When I searched for Drupal earlier one of the site links is "Site off-line", imho this gives a really bad impression and should be removed via the sitelinks section in google webmaster console. Image attached showing the issue.

CommentFileSizeAuthor
drupalSerp.jpg73.32 KBFintan

Comments

kbahey’s picture

That needs to be done, but also we need a patch for the site offline page to make it not indexable (temporary redirect?).

Fintan’s picture

Well if your taking the site offline, your best bet is to actually ban spiders i.e. have a robots.txt (User-agent: * Disallow: /) that stops all robots while the site is offline.

But its also true that occasionally the robots.txt is cached during the period that the site is taken offline so probably worth doing both a robots and adding a noindex to the page, however this does not mean that url will not appear, this only means the content will not be indexed, its not quite a gurantee that it will not appear but its as close as you will get.

kbahey’s picture

But that requires manually messing up with files using ftp or ssh on the server. The operation of putting a site online is done from the Drupal admin interface. So, it would be nice to have this without the need to mess with files.

The old way of offline a site was to have a different index.php that does not call drupal, but that was a fully manual multi step process too, and also required ftp/ssh access.

We need to find if there is way of not getting the site offline message indexed in search engines, by putting something in the response (return code of 302 or 5xx?).

Fintan’s picture

best bet then is to return a 503 with a Retry-After in the header

moshe weitzman’s picture

I searched but could not find an open issue for this. I agree that we should be sending that http header.

kbahey’s picture

greggles’s picture

Drupal already sends a 503 when the site is in maintenance mode...

I don't know why that page is cached as "Site Offline". Perhaps the Site Links titles get updated less often/less reliably than other parts of the index?

Fintan’s picture

ooops, sorry forgot about that, it does indeed give the correct 503....

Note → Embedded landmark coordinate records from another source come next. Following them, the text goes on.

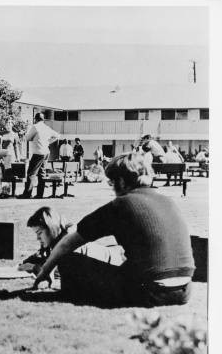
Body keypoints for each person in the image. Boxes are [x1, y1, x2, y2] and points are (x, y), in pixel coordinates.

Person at [32, 152, 195, 307]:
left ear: (122, 181)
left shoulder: (121, 205)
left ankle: (71, 294)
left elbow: (69, 242)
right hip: (184, 290)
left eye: (112, 183)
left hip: (149, 290)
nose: (113, 189)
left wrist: (46, 269)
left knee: (70, 258)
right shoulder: (168, 201)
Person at [18, 207, 125, 281]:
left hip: (117, 264)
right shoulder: (58, 239)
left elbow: (61, 271)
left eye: (39, 233)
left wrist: (34, 267)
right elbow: (45, 256)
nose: (37, 238)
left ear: (51, 229)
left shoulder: (68, 241)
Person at [18, 112, 60, 199]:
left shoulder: (35, 127)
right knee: (42, 173)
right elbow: (57, 136)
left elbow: (27, 138)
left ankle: (27, 194)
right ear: (43, 119)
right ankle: (40, 194)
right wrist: (48, 142)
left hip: (38, 152)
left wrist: (23, 133)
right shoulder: (47, 128)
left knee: (31, 173)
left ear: (35, 119)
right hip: (46, 152)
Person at [0, 118, 20, 198]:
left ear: (12, 124)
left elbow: (16, 147)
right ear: (5, 124)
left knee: (11, 174)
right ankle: (4, 192)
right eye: (7, 123)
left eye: (10, 123)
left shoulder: (15, 134)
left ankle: (13, 193)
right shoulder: (1, 133)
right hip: (3, 155)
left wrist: (18, 157)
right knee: (3, 175)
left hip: (11, 156)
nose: (8, 124)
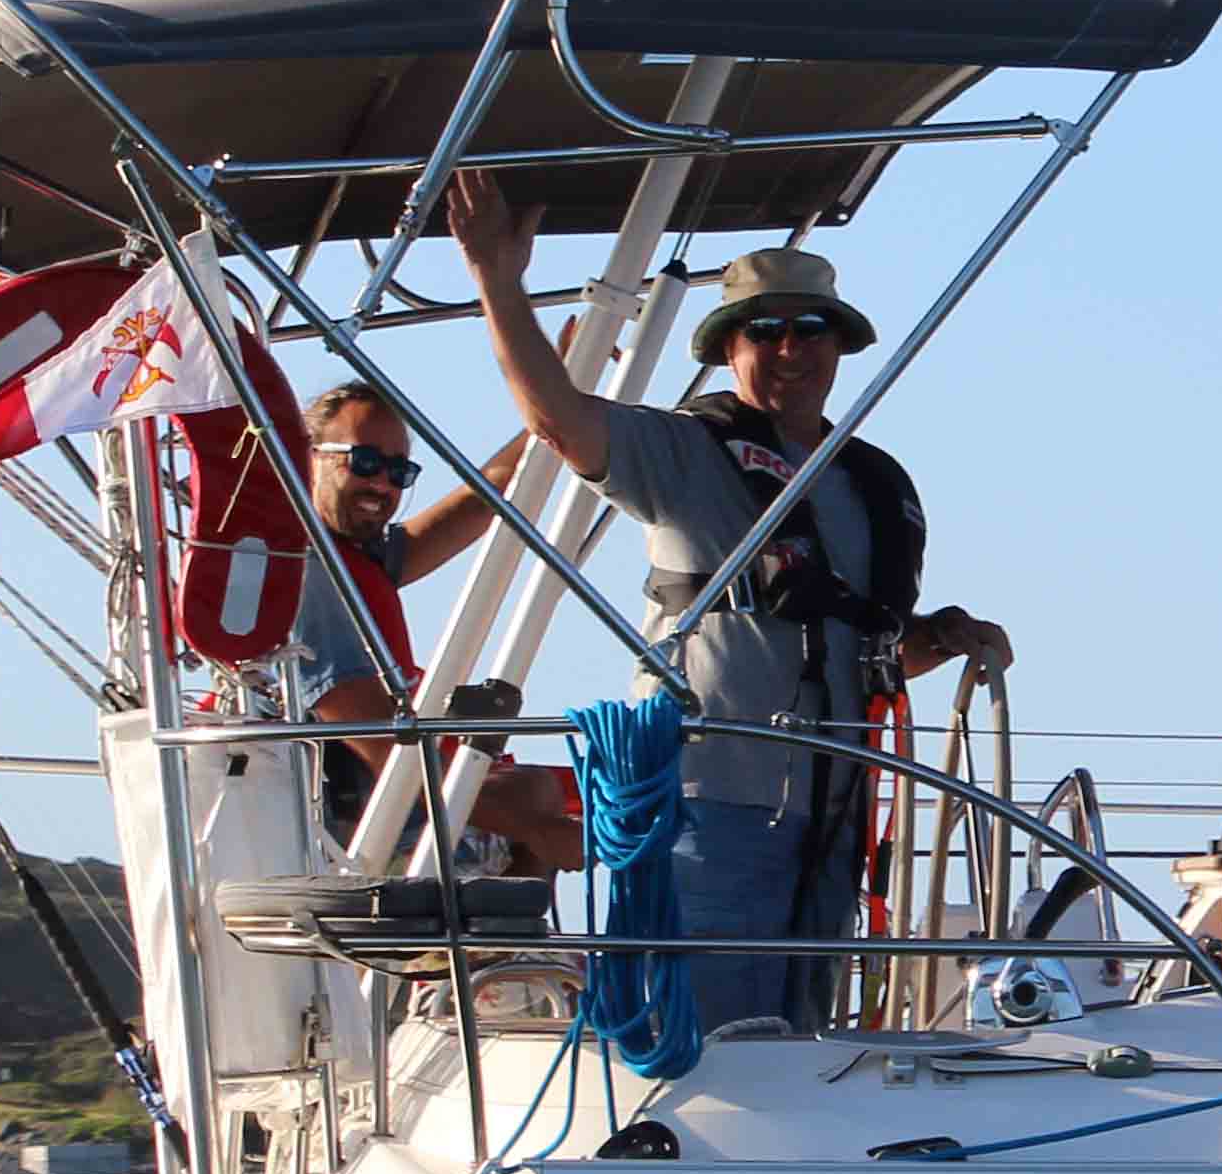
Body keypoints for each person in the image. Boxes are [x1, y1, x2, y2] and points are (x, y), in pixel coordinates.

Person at [443, 170, 1011, 1034]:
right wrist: (497, 281)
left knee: (801, 1041)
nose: (791, 348)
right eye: (766, 331)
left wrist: (950, 638)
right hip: (712, 803)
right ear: (728, 349)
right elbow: (556, 417)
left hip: (836, 813)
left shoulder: (871, 484)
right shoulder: (680, 453)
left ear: (839, 345)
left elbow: (868, 650)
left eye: (810, 329)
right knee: (702, 1041)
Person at [284, 382, 576, 869]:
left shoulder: (358, 558)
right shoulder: (308, 574)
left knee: (541, 788)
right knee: (534, 797)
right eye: (365, 463)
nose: (383, 485)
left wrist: (554, 396)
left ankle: (507, 942)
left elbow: (486, 498)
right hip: (355, 835)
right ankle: (486, 945)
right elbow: (380, 744)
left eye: (399, 471)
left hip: (389, 805)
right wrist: (537, 831)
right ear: (309, 457)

killes@www.drop.org’s picture

Is here anything left to do? note that I don't know which actual url is behind the "Site offline" message. I don't get it shown.

greggles’s picture

killes@www.drop.org’s picture

Status: Active » Fixed

Ok, i've told Google to not use that link anymore. It will be blocked for 3 months.

dww’s picture

FWIW: I remember in the past that Squid had problems caching the site offline pages. Perhaps that's part of what went wrong here? Squid a) didn't ignore the 503 itself and b) served up a site-offline page without the 503 when google came asking? Just shooting in the dark here...

Anonymous’s picture

Status: Fixed » Closed (fixed)

Automatically closed -- issue fixed for two weeks with no activity.